Similar caveats apply to the institutionalization of alliance, as seen most visibly with the GCC and the AFU between the Hashemite kingdoms of Jordan and Iraq. Institutionalization attempts failed in cases when no additional kinship or ethnic bonds existed - like the Gulf Security Pact propagated by the shah. This pattern may have also frozen any plans for extending GCC membership to Jordan and Morocco so far.
The findings thus illustrate how identity' can forge and cement alliances that go beyond ad hoc coalitions that are based on “material” interest-based politics and deterrence. Alliances shaped by identity are more durable than ad hoc coalitions driven by common interests are. While a common threat might induce both, ad hoc coalitions break down when interests start to diverge again. In contrast, monarchic ingroup identification remains largely intact even after the departure of an immediate threat. Without such a sense of shared identity, Iraq felt free to attack Kuwait, previously joined into an ad hoc coalition with it against Iran. In contrast, the end of the Arab Cold War did not herald the end of intense and special monarchic relations (and joint peacefulness), although the level of mutual support decreased significantly. The alliance within the GCC persisted even when Bahrain and Qatar were at odds over the Hawar Islands conflict. Even Iran and the Gulf monarchies continued to ally despite the shah's seizure of islands claimed by UAE emirates.

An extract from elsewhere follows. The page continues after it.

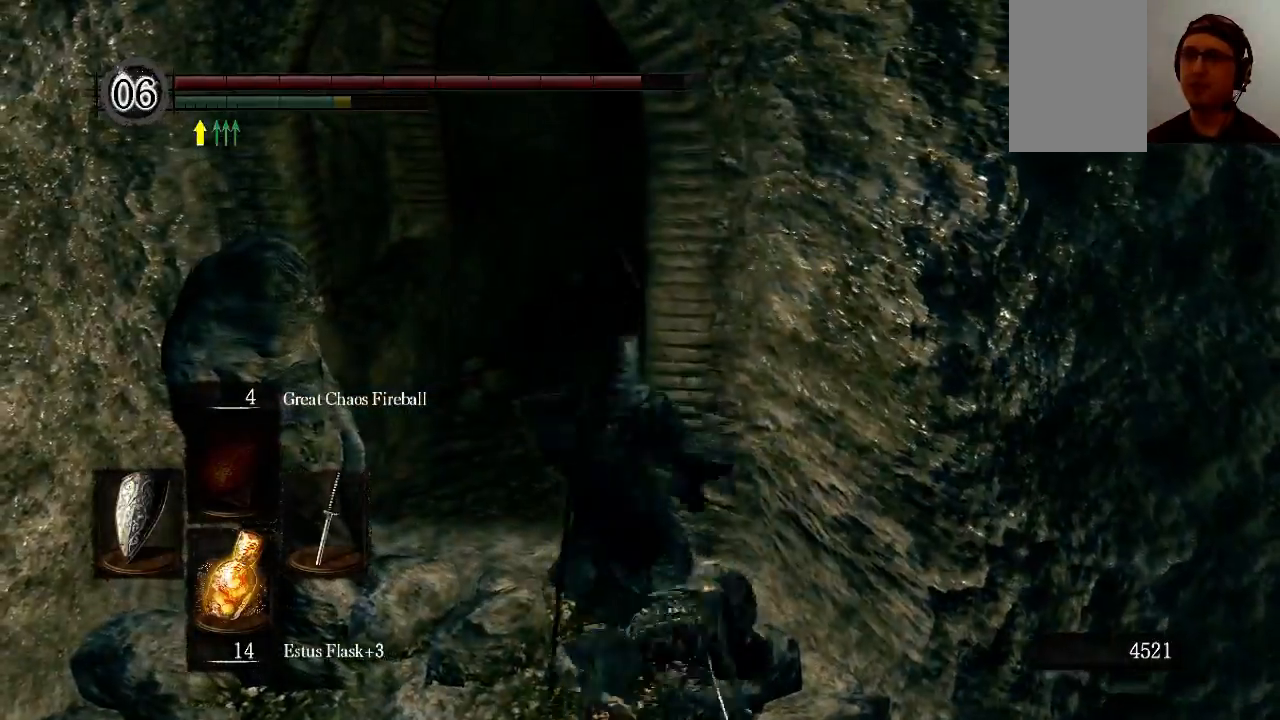
{"buttons": ["B", "L1"], "left_stick": "up", "right_stick": "right", "events": [[433, "right_stick", "right"], [467, "B", "down"]]}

The analysis strongly suggests that monarchic restraint is indeed dyadic and that there is no general monarchic peacefulness, based on the comparison with monarchic behavior toward republics provided by the case studies: subversion campaigns aimed at regime change, assassinations or support of militant groups are measures reserved against hostile republics. These measures were deployed by Saudi Arabia and Jordan against Egypt, Syria, and Iraq in the 1950s and 1960s, and the same policies were adopted by republics against each other or against monarchies, like the Iranian campaign against the GCC states in the 1980s or the Syrian campaign against Iraq in the 1970s. In addition, monarchies did not hesitate to even deploy military measures against republics, most prominently during the Gulf War of 1990/1991. The same systematic cooperation preference that could be found among monarchies had no effect on monarchy-republic interactions wherever political interests diverged. Despite strong disagreements among the dynasties, the spectrum of acceptable and legitimate behavior among monarchies was different from those toward republics like Egypt and Syria. Once states changed their regime, this pattern changed accordingly, as demonstrated by the two case studies of “quasi-experiments”. Two sets of standards were valid for conflict resolution with monarchies on the one hand and conflict resolution involving republics on the other. This supports the constructivist SIT interpretation rather than an institutionalist one.